皆――俺や妻のために、全力で頑張ってくれたらしい。
普段の俺だったら、レティシアのこと以外どうでもいいと言ってしまうところだが……俺たち夫婦のために大怪我まで負ってくれたとあれば、流石に心配もする。
だがどうやら、全員無事に日常生活に戻れるようだ。
一安心だな。
本当に――アイツらは、なんだかんだ気のいい奴らだよ。
レティシア「それから」と言葉を続け、
「あなたに頼まれてきた物――買ってきたわ」
抱えていた小袋の中に手を入れ、細い紐が繋がれた小さな物体を取り出す。
――〝眼帯〟だ。
革製の黒い眼帯。
全体的にシンプルだが、レティシアらしくセンスのいい形状をしている。
「ん……ありがとうな、レティシア」
「さ、着けてみて」
レティシアは紐の部分を広げ、俺の頭に着けてくれる。
大きさも丁度よく、これなら右目の傷がしっかりと隠せるだろう。
今は頭に包帯を巻いているので、あくまで試着という感じだが――。
「……どうだ? 少しは似合ってるかな?」
ややおどけた感じで、妻に聞いてみる。
――結局、レオニールに斬られた右目の視力は戻らなかった。
回復魔法と手術を行っても、顔には生々しい傷跡が残ってしまい……肝心の視力も、一生元に戻る見込みはないという。
そんな眼帯姿の俺を見たレティシアは、
「ええ、勿論。前よりももっと……男前……に……っ」
軽いノリで「似合ってる」と褒めようとしたのだろう。
だが徐々に唇が震えていき、僅かに目が潤んでくる。
「……レティシア、自分がもっと早く辿り着いていれば――なんて考えるんじゃない」
俺は彼女をそっと抱き締める。
きっと、レティシアは後悔しているのだ。
自分がもっと早く俺の下に辿り着いていれば、右目の視力は奪われなかったかもしれない――と。
それだけじゃない。
自分がもっと上手くやれたら、Fクラスの皆が大怪我を追うことはなかったかもしれない。

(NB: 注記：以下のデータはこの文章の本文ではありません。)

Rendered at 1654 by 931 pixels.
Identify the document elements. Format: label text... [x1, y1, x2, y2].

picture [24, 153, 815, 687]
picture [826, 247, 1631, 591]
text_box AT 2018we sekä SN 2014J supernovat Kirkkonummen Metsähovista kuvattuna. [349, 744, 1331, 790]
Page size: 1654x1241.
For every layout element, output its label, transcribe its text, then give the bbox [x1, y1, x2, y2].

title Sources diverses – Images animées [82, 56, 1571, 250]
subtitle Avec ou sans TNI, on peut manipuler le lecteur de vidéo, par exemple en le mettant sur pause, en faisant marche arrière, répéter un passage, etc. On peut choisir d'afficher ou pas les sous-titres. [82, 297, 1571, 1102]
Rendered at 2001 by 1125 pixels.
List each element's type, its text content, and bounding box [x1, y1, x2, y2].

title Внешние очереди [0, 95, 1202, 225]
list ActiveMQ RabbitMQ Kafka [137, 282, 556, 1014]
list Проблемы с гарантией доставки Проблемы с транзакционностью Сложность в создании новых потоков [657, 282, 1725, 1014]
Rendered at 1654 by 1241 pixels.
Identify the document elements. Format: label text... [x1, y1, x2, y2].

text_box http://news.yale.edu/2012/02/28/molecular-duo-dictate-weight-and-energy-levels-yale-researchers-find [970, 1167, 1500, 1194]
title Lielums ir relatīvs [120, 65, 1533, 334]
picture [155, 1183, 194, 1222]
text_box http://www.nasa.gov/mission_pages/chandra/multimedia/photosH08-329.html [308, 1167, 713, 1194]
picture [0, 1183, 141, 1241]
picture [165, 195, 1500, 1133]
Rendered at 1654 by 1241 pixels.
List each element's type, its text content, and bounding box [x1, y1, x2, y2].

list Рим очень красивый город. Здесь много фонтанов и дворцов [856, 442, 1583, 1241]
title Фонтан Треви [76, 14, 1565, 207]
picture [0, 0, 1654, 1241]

自分がもっと上手く立ち回れたら、レオニールに離反されることもなかったかもしれない。
自分がもっと――。
……そんなことを、止めどなく考えているのだろう。
優しからな、レティシアは。
優し過ぎるんだ。
だからついつい、自分を責めてしまう。
「レティシアは精一杯やった。十分過ぎるくらいに頑張ったんだ。俺は感謝してる」
「アルバン……」
「それに言ったろ、まだ左目は見えてるって」
俺は自らの左目の目元を、トントンと指で叩く。
「キミのことは、ちゃんと見えてる。キミの声も聞こえる。キミの温かさも感じる。俺はそれで十分だ」
「バカ……もう少しくらい、傲慢になってよ……!」
「俺は十分傲慢だぞ? なんたって、こうやってレティシアを独り占めしてるんだから」
ギュッと彼女を抱き締め、優しく頬擦りする。
本当に――俺には、これが十分過ぎるくらいの〝幸せ〟だ。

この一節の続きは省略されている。